### [Task to complete]
Set down all of the entries exactly, leaving nothing out.

### [Excerpted records]
▼▼▼

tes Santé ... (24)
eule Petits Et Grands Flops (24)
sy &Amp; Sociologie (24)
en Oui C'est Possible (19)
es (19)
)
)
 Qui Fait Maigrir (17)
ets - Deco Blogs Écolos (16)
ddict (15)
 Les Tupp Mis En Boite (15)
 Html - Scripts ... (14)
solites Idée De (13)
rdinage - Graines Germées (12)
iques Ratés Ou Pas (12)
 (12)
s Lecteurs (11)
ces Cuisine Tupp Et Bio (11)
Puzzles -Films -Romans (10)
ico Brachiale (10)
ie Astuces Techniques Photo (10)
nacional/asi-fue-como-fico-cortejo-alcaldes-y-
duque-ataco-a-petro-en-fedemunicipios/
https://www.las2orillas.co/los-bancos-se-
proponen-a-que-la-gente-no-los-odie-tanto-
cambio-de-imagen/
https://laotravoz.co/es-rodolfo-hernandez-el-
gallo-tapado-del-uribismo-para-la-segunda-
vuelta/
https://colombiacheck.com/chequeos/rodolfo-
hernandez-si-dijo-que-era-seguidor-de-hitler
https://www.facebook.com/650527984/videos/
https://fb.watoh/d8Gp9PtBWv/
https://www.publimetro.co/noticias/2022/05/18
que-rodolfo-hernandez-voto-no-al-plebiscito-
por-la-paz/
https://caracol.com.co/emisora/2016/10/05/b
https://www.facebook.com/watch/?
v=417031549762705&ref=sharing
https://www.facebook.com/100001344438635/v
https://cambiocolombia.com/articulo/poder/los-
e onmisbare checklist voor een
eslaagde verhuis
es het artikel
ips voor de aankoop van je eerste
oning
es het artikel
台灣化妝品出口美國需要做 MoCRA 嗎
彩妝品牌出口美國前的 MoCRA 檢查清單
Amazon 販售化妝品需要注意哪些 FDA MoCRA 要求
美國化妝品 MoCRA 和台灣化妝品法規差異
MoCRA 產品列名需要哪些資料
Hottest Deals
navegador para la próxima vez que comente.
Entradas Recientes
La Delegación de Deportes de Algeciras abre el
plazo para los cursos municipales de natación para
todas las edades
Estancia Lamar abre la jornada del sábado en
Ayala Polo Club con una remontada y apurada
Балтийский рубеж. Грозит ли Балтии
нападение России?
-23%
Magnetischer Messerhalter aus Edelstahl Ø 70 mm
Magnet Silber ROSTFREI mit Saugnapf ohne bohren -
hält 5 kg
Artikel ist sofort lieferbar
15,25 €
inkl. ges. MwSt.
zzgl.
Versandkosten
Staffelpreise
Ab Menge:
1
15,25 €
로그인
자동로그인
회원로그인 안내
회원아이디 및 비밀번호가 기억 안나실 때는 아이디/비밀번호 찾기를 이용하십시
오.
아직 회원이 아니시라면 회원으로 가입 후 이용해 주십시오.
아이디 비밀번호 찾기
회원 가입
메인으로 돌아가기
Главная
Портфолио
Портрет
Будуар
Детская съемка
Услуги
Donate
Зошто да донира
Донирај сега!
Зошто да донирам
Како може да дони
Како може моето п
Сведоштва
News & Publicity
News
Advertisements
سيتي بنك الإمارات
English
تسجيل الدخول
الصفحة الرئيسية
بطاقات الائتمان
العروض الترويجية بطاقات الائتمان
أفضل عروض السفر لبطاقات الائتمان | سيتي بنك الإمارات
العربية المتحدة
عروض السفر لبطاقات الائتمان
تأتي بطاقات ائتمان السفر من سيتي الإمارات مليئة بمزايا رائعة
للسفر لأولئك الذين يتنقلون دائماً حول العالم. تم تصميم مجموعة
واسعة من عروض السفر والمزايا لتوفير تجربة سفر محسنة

▲▲▲

### [Output for this task]
tes Santé ... (24)
eule Petits Et Grands Flops (24)
sy &Amp; Sociologie (24)
en Oui C'est Possible (19)
es (19)
)
)
 Qui Fait Maigrir (17)
ets - Deco Blogs Écolos (16)
ddict (15)
 Les Tupp Mis En Boite (15)
 Html - Scripts ... (14)
solites Idée De (13)
rdinage - Graines Germées (12)
iques Ratés Ou Pas (12)
 (12)
s Lecteurs (11)
ces Cuisine Tupp Et Bio (11)
Puzzles -Films -Romans (10)
ico Brachiale (10)
ie Astuces Techniques Photo (10)
nacional/asi-fue-como-fico-cortejo-alcaldes-y-
duque-ataco-a-petro-en-fedemunicipios/
https://www.las2orillas.co/los-bancos-se-
proponen-a-que-la-gente-no-los-odie-tanto-
cambio-de-imagen/
https://laotravoz.co/es-rodolfo-hernandez-el-
gallo-tapado-del-uribismo-para-la-segunda-
vuelta/
https://colombiacheck.com/chequeos/rodolfo-
hernandez-si-dijo-que-era-seguidor-de-hitler
https://www.facebook.com/650527984/videos/
https://fb.watoh/d8Gp9PtBWv/
https://www.publimetro.co/noticias/2022/05/18
que-rodolfo-hernandez-voto-no-al-plebiscito-
por-la-paz/
https://caracol.com.co/emisora/2016/10/05/b
https://www.facebook.com/watch/?
v=417031549762705&ref=sharing
https://www.facebook.com/100001344438635/v
https://cambiocolombia.com/articulo/poder/los-
e onmisbare checklist voor een
eslaagde verhuis
es het artikel
ips voor de aankoop van je eerste
oning
es het artikel
台灣化妝品出口美國需要做 MoCRA 嗎
彩妝品牌出口美國前的 MoCRA 檢查清單
Amazon 販售化妝品需要注意哪些 FDA MoCRA 要求
美國化妝品 MoCRA 和台灣化妝品法規差異
MoCRA 產品列名需要哪些資料
Hottest Deals
navegador para la próxima vez que comente.
Entradas Recientes
La Delegación de Deportes de Algeciras abre el
plazo para los cursos municipales de natación para
todas las edades
Estancia Lamar abre la jornada del sábado en
Ayala Polo Club con una remontada y apurada
Балтийский рубеж. Грозит ли Балтии
нападение России?
-23%
Magnetischer Messerhalter aus Edelstahl Ø 70 mm
Magnet Silber ROSTFREI mit Saugnapf ohne bohren -
hält 5 kg
Artikel ist sofort lieferbar
15,25 €
inkl. ges. MwSt.
zzgl.
Versandkosten
Staffelpreise
Ab Menge:
1
15,25 €
로그인
자동로그인
회원로그인 안내
회원아이디 및 비밀번호가 기억 안나실 때는 아이디/비밀번호 찾기를 이용하십시
오.
아직 회원이 아니시라면 회원으로 가입 후 이용해 주십시오.
아이디 비밀번호 찾기
회원 가입
메인으로 돌아가기
Главная
Портфолио
Портрет
Будуар
Детская съемка
Услуги
Donate
Зошто да донира
Донирај сега!
Зошто да донирам
Како може да дони
Како може моето п
Сведоштва
News & Publicity
News
Advertisements
سيتي بنك الإمارات
English
تسجيل الدخول
الصفحة الرئيسية
بطاقات الائتمان
العروض الترويجية بطاقات الائتمان
أفضل عروض السفر لبطاقات الائتمان | سيتي بنك الإمارات
العربية المتحدة
عروض السفر لبطاقات الائتمان
تأتي بطاقات ائتمان السفر من سيتي الإمارات مليئة بمزايا رائعة
للسفر لأولئك الذين يتنقلون دائماً حول العالم. تم تصميم مجموعة
واسعة من عروض السفر والمزايا لتوفير تجربة سفر محسنة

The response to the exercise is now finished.